◆ WORK ITEM ◆
Among the items below, format the lines from the one containing "Premium Solid C" through the one containing "Their sturdy construction" as a JSON list of strings, one string per line and no entries for blank lines.

◆ MATERIAL SUPPLIED ◆
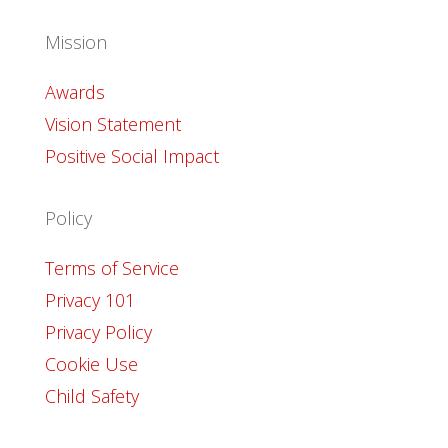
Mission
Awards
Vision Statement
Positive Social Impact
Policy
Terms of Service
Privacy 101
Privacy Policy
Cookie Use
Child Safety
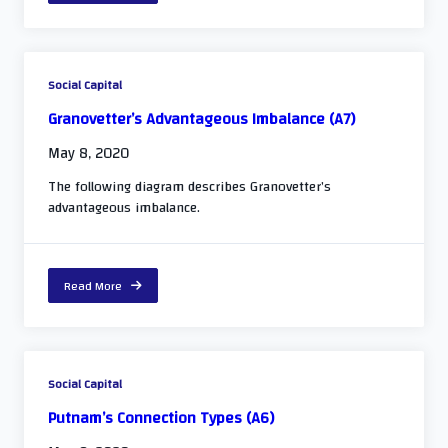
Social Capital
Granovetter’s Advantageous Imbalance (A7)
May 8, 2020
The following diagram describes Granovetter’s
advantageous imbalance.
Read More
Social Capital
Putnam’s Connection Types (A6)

* * *

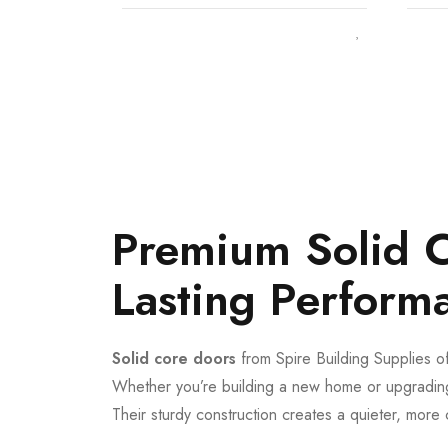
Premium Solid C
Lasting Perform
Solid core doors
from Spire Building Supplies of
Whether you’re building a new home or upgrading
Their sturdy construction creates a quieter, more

---

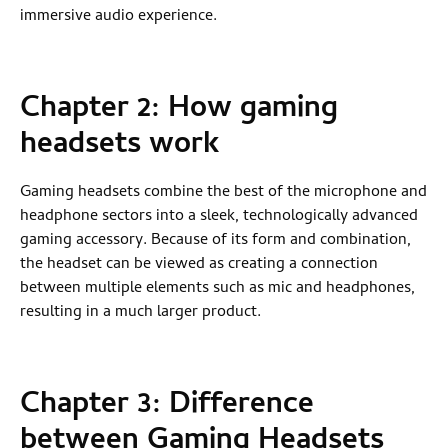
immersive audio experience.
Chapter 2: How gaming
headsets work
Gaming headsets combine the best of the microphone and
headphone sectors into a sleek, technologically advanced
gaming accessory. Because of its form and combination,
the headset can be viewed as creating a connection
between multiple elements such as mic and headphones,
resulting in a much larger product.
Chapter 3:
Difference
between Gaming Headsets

◆ COMPLETED EXERCISE ◆
[
  "Premium Solid C",
  "Lasting Perform",
  "Solid core doors",
  "from Spire Building Supplies of",
  "Whether you’re building a new home or upgrading",
  "Their sturdy construction creates a quieter, more"
]